■ DATA SUPPLIED ■
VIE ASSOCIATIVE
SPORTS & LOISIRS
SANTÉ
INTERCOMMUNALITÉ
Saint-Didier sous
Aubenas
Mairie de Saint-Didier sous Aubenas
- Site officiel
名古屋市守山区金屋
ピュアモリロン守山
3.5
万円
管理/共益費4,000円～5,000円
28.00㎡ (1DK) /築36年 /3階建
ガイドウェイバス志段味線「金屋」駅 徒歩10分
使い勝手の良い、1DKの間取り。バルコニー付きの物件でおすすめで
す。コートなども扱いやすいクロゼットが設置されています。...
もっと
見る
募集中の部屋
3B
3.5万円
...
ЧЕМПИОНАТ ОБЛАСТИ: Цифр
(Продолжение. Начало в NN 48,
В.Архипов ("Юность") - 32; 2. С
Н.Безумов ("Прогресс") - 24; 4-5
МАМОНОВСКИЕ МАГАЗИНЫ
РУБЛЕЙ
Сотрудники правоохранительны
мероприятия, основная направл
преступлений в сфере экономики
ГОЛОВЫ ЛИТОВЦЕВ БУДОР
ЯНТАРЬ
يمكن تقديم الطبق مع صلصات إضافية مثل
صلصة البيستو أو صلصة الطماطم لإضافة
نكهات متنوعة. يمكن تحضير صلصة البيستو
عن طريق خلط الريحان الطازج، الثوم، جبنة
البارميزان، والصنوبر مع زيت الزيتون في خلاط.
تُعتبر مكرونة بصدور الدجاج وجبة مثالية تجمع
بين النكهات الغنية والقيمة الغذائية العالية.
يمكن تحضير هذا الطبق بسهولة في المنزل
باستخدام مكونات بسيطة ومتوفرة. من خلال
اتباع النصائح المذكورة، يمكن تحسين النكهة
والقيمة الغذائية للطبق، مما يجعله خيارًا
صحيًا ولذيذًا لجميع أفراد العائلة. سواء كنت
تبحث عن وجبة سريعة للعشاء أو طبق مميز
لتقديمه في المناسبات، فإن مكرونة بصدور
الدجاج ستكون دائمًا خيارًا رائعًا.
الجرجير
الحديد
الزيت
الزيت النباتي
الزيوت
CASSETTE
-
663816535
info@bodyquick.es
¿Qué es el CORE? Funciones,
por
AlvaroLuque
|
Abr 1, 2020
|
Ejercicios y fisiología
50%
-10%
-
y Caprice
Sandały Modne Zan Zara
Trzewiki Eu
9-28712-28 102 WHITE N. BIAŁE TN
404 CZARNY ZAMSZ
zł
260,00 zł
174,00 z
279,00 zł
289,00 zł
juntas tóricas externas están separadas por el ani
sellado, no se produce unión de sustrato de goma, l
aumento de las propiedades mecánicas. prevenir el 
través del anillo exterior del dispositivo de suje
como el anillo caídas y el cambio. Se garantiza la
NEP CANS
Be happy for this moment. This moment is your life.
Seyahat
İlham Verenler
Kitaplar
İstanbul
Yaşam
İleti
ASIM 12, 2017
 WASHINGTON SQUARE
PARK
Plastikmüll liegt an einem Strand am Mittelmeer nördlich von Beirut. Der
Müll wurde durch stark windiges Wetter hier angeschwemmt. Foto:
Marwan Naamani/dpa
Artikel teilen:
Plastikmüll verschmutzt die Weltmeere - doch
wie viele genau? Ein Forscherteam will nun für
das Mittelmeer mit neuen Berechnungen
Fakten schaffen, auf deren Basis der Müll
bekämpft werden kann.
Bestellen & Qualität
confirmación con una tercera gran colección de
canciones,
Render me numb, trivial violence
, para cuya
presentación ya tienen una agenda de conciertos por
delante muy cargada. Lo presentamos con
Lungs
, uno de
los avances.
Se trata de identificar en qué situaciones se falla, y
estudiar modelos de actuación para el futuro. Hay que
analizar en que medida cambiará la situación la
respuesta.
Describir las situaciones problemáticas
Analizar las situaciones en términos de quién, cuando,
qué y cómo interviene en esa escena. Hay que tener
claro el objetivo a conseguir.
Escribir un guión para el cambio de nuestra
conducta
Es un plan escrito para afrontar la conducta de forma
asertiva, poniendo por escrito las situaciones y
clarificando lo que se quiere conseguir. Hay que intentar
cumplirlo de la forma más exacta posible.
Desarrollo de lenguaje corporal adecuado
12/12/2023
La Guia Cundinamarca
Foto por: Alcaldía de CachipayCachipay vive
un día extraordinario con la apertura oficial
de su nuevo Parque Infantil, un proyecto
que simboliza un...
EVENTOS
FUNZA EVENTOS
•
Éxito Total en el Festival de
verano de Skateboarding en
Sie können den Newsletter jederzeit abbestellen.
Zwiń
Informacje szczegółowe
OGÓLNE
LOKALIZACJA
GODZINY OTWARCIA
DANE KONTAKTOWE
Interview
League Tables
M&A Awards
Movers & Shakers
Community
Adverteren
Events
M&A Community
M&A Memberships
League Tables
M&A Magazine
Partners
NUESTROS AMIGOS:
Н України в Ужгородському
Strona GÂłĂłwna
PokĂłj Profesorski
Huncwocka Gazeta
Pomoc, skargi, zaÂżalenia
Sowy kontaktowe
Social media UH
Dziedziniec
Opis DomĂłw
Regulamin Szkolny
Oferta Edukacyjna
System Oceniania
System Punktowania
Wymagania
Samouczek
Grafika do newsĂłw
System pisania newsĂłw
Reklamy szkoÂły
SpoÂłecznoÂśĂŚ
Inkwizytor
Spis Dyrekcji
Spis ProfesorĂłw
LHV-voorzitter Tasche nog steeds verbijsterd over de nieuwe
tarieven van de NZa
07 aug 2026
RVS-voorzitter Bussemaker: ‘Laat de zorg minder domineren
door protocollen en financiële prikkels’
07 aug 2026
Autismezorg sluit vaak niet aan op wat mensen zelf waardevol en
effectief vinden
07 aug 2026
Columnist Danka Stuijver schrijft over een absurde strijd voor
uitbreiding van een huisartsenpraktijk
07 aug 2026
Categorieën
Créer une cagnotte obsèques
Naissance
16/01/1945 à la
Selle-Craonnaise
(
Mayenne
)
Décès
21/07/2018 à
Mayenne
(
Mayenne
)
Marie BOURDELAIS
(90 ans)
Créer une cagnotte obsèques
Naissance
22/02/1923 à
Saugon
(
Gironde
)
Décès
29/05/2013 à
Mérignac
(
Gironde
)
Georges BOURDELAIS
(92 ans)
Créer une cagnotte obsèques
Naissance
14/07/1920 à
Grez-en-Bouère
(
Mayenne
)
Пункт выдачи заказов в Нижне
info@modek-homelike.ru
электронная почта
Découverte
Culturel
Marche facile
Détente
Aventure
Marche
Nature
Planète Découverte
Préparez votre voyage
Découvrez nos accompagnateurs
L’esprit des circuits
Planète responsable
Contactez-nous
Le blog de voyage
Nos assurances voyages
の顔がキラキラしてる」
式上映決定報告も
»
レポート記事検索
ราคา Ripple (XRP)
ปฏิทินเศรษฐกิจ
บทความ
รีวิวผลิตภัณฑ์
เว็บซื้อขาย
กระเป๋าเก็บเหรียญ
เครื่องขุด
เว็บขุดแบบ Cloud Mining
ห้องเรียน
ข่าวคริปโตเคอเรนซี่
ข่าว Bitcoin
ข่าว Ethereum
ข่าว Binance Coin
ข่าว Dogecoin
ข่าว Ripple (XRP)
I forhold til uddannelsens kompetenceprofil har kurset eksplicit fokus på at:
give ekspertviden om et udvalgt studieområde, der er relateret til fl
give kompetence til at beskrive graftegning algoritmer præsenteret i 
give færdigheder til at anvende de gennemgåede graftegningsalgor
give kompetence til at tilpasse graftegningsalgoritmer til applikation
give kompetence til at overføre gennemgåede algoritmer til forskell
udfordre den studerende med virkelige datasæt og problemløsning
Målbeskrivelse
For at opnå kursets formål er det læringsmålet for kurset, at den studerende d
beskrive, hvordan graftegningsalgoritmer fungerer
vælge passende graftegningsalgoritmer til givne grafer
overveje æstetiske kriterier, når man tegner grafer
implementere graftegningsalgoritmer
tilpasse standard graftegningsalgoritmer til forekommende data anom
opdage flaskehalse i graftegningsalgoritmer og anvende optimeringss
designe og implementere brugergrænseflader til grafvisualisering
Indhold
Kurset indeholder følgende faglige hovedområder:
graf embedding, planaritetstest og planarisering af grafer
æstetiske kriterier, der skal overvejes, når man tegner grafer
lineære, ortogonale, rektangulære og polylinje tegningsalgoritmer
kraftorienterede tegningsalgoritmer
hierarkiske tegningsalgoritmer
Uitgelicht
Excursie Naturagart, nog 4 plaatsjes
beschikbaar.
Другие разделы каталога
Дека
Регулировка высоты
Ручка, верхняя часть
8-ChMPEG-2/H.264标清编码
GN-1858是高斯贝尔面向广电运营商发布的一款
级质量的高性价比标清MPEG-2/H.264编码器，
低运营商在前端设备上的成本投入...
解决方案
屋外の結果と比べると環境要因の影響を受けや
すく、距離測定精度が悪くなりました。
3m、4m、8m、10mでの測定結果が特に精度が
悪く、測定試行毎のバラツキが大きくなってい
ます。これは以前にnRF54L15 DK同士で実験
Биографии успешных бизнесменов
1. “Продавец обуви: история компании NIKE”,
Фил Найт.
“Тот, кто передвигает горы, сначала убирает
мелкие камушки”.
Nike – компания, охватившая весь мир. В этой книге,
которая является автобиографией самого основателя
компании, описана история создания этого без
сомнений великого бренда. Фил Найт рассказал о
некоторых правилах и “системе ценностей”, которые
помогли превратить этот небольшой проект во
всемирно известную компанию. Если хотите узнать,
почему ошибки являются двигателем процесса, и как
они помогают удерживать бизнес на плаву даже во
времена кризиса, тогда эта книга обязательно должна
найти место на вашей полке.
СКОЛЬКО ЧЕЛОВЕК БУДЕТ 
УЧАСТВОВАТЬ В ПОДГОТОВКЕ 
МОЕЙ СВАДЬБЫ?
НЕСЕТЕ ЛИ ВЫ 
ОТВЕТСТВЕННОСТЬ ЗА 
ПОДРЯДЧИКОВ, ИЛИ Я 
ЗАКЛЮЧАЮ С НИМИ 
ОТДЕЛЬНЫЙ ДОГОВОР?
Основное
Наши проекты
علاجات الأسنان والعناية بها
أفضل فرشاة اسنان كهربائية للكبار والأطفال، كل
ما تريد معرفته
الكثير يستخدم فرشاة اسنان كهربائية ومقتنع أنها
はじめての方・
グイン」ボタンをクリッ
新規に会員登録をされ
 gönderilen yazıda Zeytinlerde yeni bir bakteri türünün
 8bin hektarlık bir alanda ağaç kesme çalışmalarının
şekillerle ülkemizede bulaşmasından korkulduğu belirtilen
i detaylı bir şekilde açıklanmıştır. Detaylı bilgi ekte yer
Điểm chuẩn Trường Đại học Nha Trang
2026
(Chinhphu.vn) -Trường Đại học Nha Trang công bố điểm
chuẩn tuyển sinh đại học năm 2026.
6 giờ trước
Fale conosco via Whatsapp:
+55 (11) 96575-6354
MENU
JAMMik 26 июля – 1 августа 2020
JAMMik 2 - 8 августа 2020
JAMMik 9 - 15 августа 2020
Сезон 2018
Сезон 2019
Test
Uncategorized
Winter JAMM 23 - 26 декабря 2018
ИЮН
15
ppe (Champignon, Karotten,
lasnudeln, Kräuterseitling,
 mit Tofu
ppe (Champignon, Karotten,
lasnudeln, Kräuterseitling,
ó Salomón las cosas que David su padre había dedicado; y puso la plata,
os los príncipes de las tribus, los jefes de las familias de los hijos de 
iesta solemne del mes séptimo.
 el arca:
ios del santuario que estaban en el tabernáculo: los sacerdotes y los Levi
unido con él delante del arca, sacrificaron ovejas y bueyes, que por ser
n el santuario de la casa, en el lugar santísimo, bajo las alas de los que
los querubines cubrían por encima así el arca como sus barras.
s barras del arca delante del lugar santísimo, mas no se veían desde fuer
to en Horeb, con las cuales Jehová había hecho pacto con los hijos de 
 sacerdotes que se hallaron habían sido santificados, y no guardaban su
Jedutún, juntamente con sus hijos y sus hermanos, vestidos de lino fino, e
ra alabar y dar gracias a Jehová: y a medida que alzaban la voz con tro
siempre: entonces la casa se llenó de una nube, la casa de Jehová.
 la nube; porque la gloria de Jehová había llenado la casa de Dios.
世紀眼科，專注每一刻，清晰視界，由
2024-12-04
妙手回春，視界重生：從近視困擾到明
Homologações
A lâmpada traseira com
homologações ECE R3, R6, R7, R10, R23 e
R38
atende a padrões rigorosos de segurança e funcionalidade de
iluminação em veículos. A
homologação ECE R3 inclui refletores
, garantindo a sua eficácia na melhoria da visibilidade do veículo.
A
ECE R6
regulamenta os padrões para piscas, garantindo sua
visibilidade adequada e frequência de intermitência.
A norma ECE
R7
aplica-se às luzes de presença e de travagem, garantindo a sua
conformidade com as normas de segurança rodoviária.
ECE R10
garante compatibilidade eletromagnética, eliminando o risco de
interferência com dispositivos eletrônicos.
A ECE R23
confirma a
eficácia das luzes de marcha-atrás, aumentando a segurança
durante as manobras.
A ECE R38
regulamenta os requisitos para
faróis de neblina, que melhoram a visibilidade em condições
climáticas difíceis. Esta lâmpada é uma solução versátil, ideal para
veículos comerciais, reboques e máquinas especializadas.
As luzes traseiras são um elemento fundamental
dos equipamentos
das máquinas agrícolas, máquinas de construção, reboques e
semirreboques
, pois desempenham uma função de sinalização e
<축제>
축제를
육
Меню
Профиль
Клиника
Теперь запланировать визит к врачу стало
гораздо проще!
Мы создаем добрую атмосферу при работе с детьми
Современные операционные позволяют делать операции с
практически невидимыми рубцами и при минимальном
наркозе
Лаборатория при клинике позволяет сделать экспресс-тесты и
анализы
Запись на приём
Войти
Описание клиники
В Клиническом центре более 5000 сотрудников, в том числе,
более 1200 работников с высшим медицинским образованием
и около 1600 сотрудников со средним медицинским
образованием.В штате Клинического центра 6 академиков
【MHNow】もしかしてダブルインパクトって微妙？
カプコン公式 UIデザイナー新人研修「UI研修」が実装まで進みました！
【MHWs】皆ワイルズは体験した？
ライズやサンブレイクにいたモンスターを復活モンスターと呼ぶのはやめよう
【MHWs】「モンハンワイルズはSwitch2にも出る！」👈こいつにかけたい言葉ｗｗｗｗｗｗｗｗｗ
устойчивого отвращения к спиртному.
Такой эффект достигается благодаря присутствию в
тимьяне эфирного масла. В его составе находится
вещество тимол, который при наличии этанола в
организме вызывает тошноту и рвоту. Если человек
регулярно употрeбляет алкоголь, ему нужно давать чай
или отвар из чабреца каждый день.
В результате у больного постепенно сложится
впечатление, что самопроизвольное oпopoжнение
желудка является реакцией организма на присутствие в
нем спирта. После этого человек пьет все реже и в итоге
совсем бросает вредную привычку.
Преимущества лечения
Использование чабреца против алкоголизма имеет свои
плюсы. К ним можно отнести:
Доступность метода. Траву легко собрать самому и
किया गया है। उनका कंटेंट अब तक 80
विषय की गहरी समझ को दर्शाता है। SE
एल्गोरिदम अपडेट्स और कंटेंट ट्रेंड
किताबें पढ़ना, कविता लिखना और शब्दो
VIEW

■ JOB ■
Update the items from the first line through the line holding "info@bodyquick.es", inclusive, so that "VIE ASSOCIATIVE" reads "ASSOCIATIONS" and nothing else changes.

■ RESULT FOR THIS EXERCISE ■
ASSOCIATIONS
SPORTS & LOISIRS
SANTÉ
INTERCOMMUNALITÉ
Saint-Didier sous
Aubenas
Mairie de Saint-Didier sous Aubenas
- Site officiel
名古屋市守山区金屋
ピュアモリロン守山
3.5
万円
管理/共益費4,000円～5,000円
28.00㎡ (1DK) /築36年 /3階建
ガイドウェイバス志段味線「金屋」駅 徒歩10分
使い勝手の良い、1DKの間取り。バルコニー付きの物件でおすすめで
す。コートなども扱いやすいクロゼットが設置されています。...
もっと
見る
募集中の部屋
3B
3.5万円
...
ЧЕМПИОНАТ ОБЛАСТИ: Цифр
(Продолжение. Начало в NN 48,
В.Архипов ("Юность") - 32; 2. С
Н.Безумов ("Прогресс") - 24; 4-5
МАМОНОВСКИЕ МАГАЗИНЫ
РУБЛЕЙ
Сотрудники правоохранительны
мероприятия, основная направл
преступлений в сфере экономики
ГОЛОВЫ ЛИТОВЦЕВ БУДОР
ЯНТАРЬ
يمكن تقديم الطبق مع صلصات إضافية مثل
صلصة البيستو أو صلصة الطماطم لإضافة
نكهات متنوعة. يمكن تحضير صلصة البيستو
عن طريق خلط الريحان الطازج، الثوم، جبنة
البارميزان، والصنوبر مع زيت الزيتون في خلاط.
تُعتبر مكرونة بصدور الدجاج وجبة مثالية تجمع
بين النكهات الغنية والقيمة الغذائية العالية.
يمكن تحضير هذا الطبق بسهولة في المنزل
باستخدام مكونات بسيطة ومتوفرة. من خلال
اتباع النصائح المذكورة، يمكن تحسين النكهة
والقيمة الغذائية للطبق، مما يجعله خيارًا
صحيًا ولذيذًا لجميع أفراد العائلة. سواء كنت
تبحث عن وجبة سريعة للعشاء أو طبق مميز
لتقديمه في المناسبات، فإن مكرونة بصدور
الدجاج ستكون دائمًا خيارًا رائعًا.
الجرجير
الحديد
الزيت
الزيت النباتي
الزيوت
CASSETTE
-
663816535
info@bodyquick.es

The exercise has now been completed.